I am going to refrain from posting any political or religious opinion in any groups. If anyone posts anything that I don't agree with, I won't comment on that. I will stay silent. Everyone is entitled to their own beliefs and to each one, his/her own! I won't lose a friend simply over a difference of opinion.

And while I am not a big movie buff, I do wish that people would stop criticising movies or giving bad reviews. What didn't work for one, might work for another! If you loved a movie, then go ahead and give it a glowing review. But if you didn't like a movie, then there is no need to review it at all! May be someday it would come to pass that good movies get excellent review and the movies that didn't quite strike the mark won't be criticised or commented upon. It takes tremendous efforts, both for a good movie and a mediocre movie and ripping apart the movie or its cast kind of feels ruthless. Let us leave it at 'tough luck, wishing bright future ahead!'. I already do this with books. I am in a book-group and whenever I read a book that I loved, I give a good review about the same in the group. But if I didn't relate to a particular book, I don't write anything about it. As a wanna-be writer myself, I know what it takes to think, imagine and write it out. I have had my own share of flak and criticism, and I know what it can do to a writer. 
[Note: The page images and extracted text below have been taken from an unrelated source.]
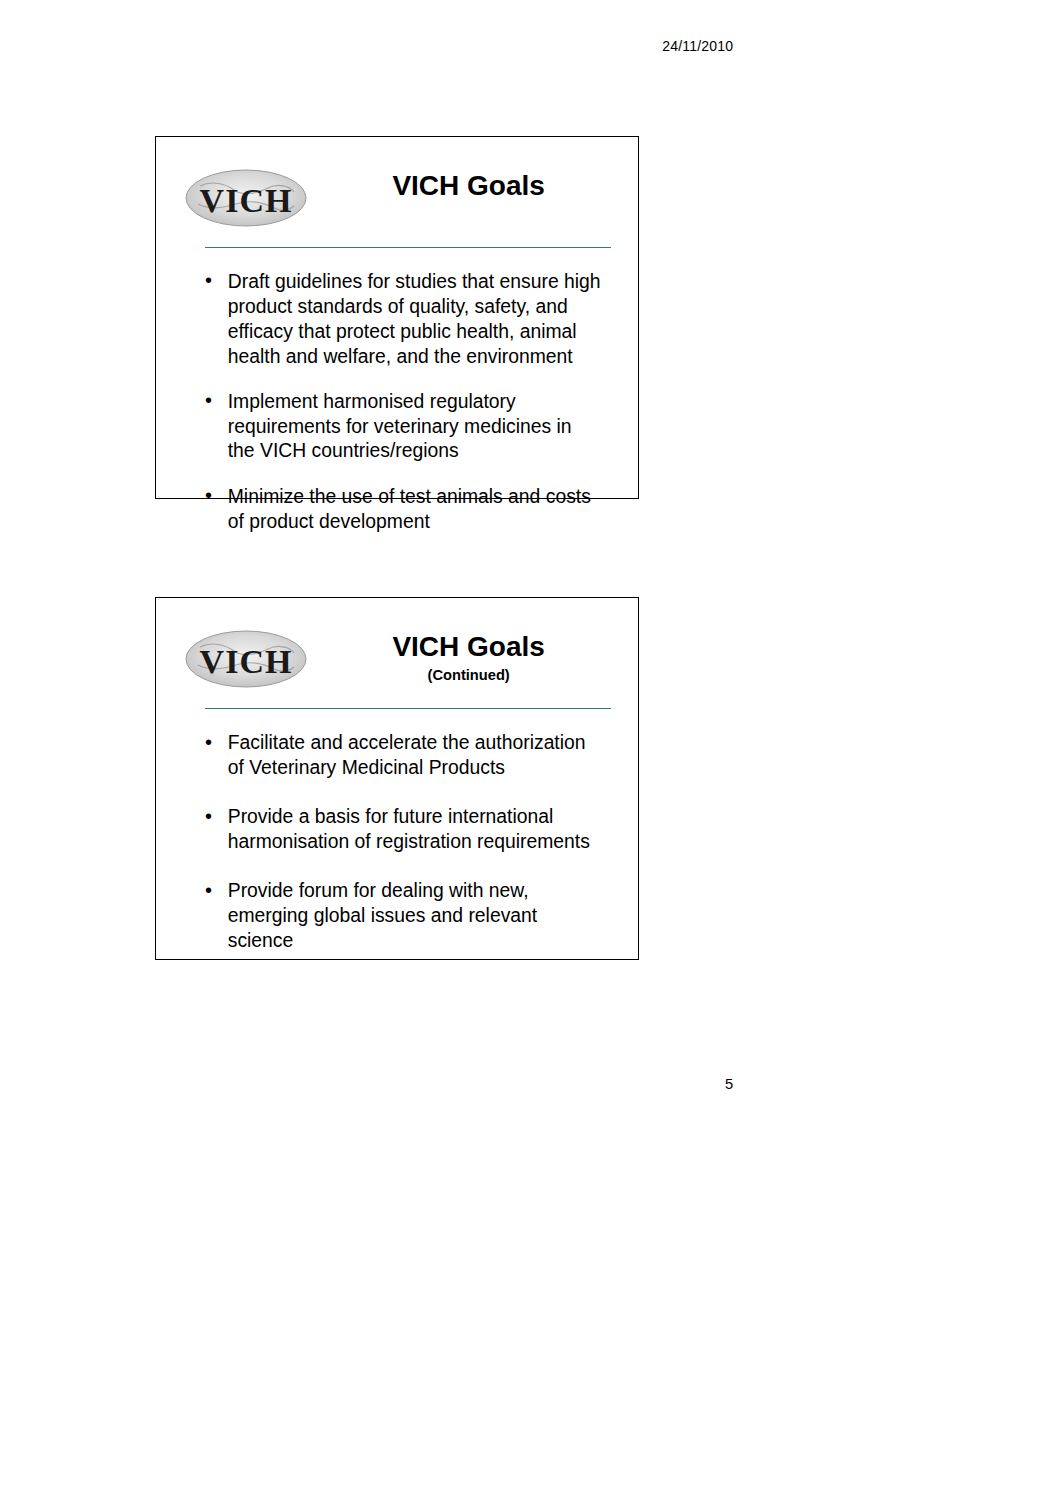24/11/2010
VICH
VICH Goals
Draft guidelines for studies that ensure high product standards of quality, safety, and efficacy that protect public health, animal health and welfare, and the environment
Implement harmonised regulatory requirements for veterinary medicines in the VICH countries/regions
Minimize the use of test animals and costs of product development
VICH
VICH Goals
(Continued)
Facilitate and accelerate the authorization of Veterinary Medicinal Products
Provide a basis for future international harmonisation of registration requirements
Provide forum for dealing with new, emerging global issues and relevant science
5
As the quote goes - 'Be kind, for everyone you meet is fighting a harder battle'. People suffer physically and mentally, and another unkind word or gesture can break them completely. Let us all be kind to everyone. While there are many forms of kindness, sometimes, the simplest form is to not say anything at all when the situation demands of you to be rude or unkind. Be kind to your family. Don't condemn or criticise. Encourage and inspire! 
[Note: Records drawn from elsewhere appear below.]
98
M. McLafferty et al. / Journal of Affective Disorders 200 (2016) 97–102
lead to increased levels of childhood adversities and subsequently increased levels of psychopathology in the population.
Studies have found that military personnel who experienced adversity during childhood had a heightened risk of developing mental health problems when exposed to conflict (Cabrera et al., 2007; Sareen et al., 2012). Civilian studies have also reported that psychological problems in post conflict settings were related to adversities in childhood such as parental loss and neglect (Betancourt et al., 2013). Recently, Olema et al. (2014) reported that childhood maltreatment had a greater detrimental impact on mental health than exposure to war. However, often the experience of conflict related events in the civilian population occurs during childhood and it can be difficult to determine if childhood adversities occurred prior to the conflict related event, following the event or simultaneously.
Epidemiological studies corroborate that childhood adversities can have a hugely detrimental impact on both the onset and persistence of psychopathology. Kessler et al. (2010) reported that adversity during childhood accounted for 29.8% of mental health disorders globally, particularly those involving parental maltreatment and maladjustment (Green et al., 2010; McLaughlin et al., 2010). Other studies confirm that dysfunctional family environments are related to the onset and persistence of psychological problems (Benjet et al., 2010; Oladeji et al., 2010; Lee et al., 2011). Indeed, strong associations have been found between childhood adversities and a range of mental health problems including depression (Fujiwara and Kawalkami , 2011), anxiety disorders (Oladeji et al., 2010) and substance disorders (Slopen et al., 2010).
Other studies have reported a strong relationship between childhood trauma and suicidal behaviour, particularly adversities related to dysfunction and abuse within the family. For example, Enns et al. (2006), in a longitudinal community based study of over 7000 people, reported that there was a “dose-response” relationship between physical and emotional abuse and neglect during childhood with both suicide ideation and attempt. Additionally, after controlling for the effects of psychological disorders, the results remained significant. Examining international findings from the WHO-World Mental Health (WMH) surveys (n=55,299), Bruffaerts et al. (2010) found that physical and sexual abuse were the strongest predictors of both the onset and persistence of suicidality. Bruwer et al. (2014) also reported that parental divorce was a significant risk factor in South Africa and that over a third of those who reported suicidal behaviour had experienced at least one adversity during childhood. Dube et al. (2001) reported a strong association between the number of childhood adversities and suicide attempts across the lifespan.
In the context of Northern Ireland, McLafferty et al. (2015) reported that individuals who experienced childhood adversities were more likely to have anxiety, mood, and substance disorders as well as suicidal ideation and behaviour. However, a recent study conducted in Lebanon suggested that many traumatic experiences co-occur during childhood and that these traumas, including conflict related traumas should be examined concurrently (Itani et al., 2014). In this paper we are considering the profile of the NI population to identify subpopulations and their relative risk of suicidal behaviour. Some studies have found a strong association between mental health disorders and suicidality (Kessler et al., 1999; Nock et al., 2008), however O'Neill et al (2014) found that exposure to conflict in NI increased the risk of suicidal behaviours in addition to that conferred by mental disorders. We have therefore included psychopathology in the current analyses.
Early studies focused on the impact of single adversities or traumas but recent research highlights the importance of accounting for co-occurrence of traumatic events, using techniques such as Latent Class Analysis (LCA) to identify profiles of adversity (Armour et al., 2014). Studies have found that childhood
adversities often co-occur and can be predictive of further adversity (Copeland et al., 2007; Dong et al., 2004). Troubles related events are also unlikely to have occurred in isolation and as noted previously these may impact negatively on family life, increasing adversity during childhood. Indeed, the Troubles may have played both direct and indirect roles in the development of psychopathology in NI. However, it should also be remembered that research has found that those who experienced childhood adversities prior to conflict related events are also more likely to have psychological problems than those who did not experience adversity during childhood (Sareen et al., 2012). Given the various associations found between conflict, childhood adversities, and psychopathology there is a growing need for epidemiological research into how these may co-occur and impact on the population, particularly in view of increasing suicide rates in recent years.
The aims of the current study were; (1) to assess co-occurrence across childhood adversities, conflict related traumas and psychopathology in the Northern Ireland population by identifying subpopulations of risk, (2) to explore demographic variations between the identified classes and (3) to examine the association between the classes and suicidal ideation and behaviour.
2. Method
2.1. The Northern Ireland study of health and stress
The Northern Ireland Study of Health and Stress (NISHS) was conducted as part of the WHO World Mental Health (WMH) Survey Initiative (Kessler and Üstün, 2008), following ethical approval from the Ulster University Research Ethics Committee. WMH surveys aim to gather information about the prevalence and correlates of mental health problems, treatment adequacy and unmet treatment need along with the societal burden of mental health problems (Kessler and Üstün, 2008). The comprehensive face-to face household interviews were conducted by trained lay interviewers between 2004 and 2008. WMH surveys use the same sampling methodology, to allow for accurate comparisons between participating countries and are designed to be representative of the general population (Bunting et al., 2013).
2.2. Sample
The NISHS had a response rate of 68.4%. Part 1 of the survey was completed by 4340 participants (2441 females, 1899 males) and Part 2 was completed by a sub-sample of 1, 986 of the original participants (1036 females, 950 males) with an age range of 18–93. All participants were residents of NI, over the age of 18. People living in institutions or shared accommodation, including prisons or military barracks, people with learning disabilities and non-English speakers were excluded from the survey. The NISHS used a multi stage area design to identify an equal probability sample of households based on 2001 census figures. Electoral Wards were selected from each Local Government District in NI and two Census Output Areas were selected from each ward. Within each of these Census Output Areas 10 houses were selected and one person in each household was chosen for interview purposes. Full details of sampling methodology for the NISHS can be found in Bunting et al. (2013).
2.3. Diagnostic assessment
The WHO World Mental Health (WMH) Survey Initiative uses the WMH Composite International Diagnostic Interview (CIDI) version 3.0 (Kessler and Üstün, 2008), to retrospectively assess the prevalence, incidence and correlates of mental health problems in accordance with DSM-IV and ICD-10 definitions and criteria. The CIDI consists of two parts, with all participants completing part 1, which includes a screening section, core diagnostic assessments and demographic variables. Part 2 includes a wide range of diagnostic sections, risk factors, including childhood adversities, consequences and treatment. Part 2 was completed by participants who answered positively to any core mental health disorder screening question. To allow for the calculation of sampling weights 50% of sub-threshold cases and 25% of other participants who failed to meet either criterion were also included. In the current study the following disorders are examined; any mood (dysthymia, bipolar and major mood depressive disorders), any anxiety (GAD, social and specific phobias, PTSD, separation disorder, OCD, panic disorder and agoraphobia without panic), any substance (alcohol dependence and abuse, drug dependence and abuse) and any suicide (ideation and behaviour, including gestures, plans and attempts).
So, what prompted this rant? 

There is something deeply painful about a 34 year old, super-talented, highly educated, philosophical, dreaming actor requesting his fans to watch his movies else he will be thrown out of Bollywood. He struggled, he failed to cope and he opted for the rope. And now the sighs and laments pour in from all sides saying - 'I wish I knew', ' I wish I was there', 'I wish I had reached out to you'. The time to reach out to your loved ones, the time to know your loved ones and the time to be there for your loved ones is - when they are alive!  Reach out to your family, your friends and be there for them always, so that they know that they are loved and cared for.

Be kind in every way you can!

So, reader, are you with me in The Kindness Movement? I hope you are, and I hope that you too will make your important contribution in making the world a better place, simply by being kind. If you can relate to this, and if this feels feasible to you, then please do share it with your loved ones and friends so that The Kindness Movement gets even more people in its caravan. 

Thank you reader, and I have to say, by writing this out, the gloom that had enveloped my mind since three days has taken off slightly and I feel hopeful.